→ About this task
Please retype the passage of the text about the Lane brothers word for word, starting at "Both men underwent" and ending at "all the difference.".

→ Study text
┄┄┄┄┄┄┄┄┄┄

17 March 2023

When Perth brothers, Ray and Frank Lane, were diagnosed with prostate cancer within a year of each other, they knew they needed to take action to ensure more blokes were aware of their risks and had access to support if they were diagnosed.

Prostate cancer first impacted the Lane family when Ray and Frank’s father was diagnosed with the disease in 1990.

Twenty-nine years later in 2019, after noticing “a queue forming behind me every time I went to the urinals at the footy”, Ray booked an appointment with his GP. Two days before Christmas, Ray got the news he had prostate cancer at age 63.

“I learnt that if your father or brother has been diagnosed with prostate cancer, your risk doubles. If two of more close male relatives have been diagnosed, your risk increases five-fold,” he shared.

“So, promptly after I was diagnosed, I rounded up my three brothers, brothers-in-law and cousins and their adult sons to get a PSA test.”

As a result, in mid-2020, his older brother Frank was also diagnosed with prostate cancer at age 66.

“I had started experiencing problems with going to the toilet – urgency and slow flow – but my PSA was still at 2.0. It wasn’t until I advised the GP that my younger brother and father had had prostate cancer, that he sent me for further investigation,” Frank said.

“Despite a low PSA, after a MRI and biopsy, I was diagnosed with prostate cancer with a Gleason 7 (4+3). Letting the GP know about my family history saved my life.”

Both men underwent a radical prostatectomy and continue to undergo regular monitoring.

Instead of letting the diagnoses set them back, Ray and Frank have channelled their energy into helping other blokes who were going through the same experience they have.

They’re now both dedicated members of the Ocean Reef Prostate Cancer Support Group, with Ray having led the group since 2021, and are regular volunteers with PCFA at local fundraising and awareness events, including Classic Cars & Coffee.

Ray and Frank both agreed that having a support network around you after a diagnosis can make all the difference.

“When I heard the word cancer, I felt the world was collapsing on top of me and felt alone. My GP suggested I attend the Ocean Reef Support Group and at the first meeting, there were men who had been there, done that, and come out the other side,” Ray said.

“I went into that meeting feeling so terribly and unfairly anxious and alone, but I left with practical tips, assurance about the future, and phone numbers for contacts for further information.

┄┄┄┄┄┄┄┄┄┄

→ Supplied data
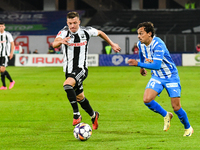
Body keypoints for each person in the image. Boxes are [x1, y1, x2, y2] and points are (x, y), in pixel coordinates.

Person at [53, 11, 121, 130]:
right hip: (68, 71)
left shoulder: (86, 31)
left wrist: (112, 44)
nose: (72, 25)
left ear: (79, 22)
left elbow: (100, 33)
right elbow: (55, 43)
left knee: (67, 85)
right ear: (67, 23)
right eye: (70, 23)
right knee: (79, 97)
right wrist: (60, 41)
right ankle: (94, 115)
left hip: (81, 69)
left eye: (75, 23)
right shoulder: (64, 32)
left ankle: (76, 114)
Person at [128, 22, 193, 137]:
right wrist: (142, 66)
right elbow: (142, 54)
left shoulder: (158, 45)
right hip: (157, 76)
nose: (139, 36)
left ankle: (188, 128)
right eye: (138, 34)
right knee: (147, 99)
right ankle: (166, 114)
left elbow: (157, 65)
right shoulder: (140, 44)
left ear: (149, 33)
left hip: (170, 77)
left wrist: (138, 64)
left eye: (141, 33)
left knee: (176, 107)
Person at [0, 22, 15, 90]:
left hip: (5, 55)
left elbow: (12, 43)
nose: (1, 27)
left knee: (2, 69)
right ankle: (4, 86)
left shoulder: (7, 34)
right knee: (1, 71)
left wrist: (11, 53)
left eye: (2, 26)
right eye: (0, 26)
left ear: (4, 27)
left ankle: (11, 81)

┄┄┄┄┄┄┄┄┄┄

→ Answer for this exercise
Both men underwent a radical prostatectomy and continue to undergo regular monitoring.

Instead of letting the diagnoses set them back, Ray and Frank have channelled their energy into helping other blokes who were going through the same experience they have.

They’re now both dedicated members of the Ocean Reef Prostate Cancer Support Group, with Ray having led the group since 2021, and are regular volunteers with PCFA at local fundraising and awareness events, including Classic Cars & Coffee.

Ray and Frank both agreed that having a support network around you after a diagnosis can make all the difference.